Lyla's aunts aren't like normal people, and her mama kept her away from them, telling her they were schizophrenics, murderers, hippies, criminals. She grew up with a white picket fence and a private school and a good Protestant household with her father's normal brown hair and brown eyes and she was always average to middling. "Perfectly normal Lyla," her mother would say, slanting a look at her husband, at the picture of Jesus over the mantle. "You're such a good girl."
And she was, except her mama didn't know how Aunt Mary, who was really Mariana d'Trench, Lady of the Forgetting Pebbles, left her a bit of flint under the roses by the school gates. Or how Aunt LeeAnne, who was really Lady of the Lee and Underhill, Last of the Fairy-Folk, took her out the window to watch the teind be paid by a heroin-addicted rockstar who played Spanish guitar all the way to his grave. Or, how her Aunt Bo, who was simply the Bonemother, brought her the finger bones from a convict and told her to break them if she ever had great need.
So. Lyla is perfectly normal, just like mama always wanted, except when she turned sixteen and her perfectly brown eyes turned the shade of molten emerald glass and shifting oceans.
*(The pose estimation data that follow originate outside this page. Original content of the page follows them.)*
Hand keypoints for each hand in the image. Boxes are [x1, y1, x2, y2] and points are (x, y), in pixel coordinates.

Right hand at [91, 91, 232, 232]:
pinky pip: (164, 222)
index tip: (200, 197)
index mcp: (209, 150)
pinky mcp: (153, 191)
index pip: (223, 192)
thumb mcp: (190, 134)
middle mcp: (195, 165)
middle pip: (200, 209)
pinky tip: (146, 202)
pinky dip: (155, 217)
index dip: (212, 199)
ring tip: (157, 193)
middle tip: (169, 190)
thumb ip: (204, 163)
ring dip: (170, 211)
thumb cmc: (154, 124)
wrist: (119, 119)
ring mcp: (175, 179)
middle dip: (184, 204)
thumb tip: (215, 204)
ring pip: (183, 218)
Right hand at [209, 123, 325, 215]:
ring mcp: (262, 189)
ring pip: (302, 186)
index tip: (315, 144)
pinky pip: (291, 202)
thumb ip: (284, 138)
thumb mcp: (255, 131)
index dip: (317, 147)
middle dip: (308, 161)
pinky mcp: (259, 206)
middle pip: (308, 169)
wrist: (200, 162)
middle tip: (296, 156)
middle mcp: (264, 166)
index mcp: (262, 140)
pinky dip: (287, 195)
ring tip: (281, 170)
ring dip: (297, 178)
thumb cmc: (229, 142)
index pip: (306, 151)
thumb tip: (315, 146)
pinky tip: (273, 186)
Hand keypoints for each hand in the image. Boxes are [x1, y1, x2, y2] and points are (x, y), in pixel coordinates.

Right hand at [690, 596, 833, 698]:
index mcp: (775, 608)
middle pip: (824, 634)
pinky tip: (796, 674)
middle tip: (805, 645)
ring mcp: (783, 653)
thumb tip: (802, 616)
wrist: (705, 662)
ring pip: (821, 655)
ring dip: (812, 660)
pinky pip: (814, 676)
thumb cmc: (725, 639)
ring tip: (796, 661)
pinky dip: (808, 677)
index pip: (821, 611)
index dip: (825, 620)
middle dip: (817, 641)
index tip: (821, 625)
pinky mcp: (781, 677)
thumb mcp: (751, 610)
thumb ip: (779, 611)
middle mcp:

All the windows in the house broke at once when her mother screamed, and her father's hair went grey (and then white the next day, before it all fell out). After that, it was hard to keep her grades from either pure Fs or straight As, and she had a habit of breaking hearts without trying.
After John Ringel broke his leg trying to throw himself off a bridge, mama had to be put on Prozac. When Lyla's hair all fell out one night and came back purest midnight the next morning, mama had to be put away in the psych ward in a room without windows.
Lyla goes away to college and studies poetry and classical literature and takes a care not to sleep with any of the masses of men who leave bouquets at her door. She wears goth makeup and rebels, cutting all her hair off each morning. (It comes back in waves of midnight by dusk.) Dogs are afraid of her. Women hate her. The male professors have a habit of taking a knee before her, chanting Shakespeare and Keats and begging her favor.
It's all terribly embarrassing when the Headmistress hands her a diploma after three semesters and quietly but firmly invites her to leave and never return.
But you can't get a job with a degree in poetry and literature for love or fairies, so Lyla waits tables at a high-end restaurant, collecting copious amounts of tips from heartbroken businessmen. She locks her doors to keep the villains away, and hangs a dreamcatcher full of the bones of nightmares on a nail above. She won't touch pomegranate seeds or fresh flowers for love or money. Each of the mirrors in her home are broken, the better to not be pulled through. She won't be immured in a high window, so she keeps a basement apartment where all the rats all wear livery and squeak in tune.
Some days, tired and worn, she fingers the thumb of the murderer in her left pocket, and thinks of snapping it and wishing for a normal life or for the fairies to come take her away.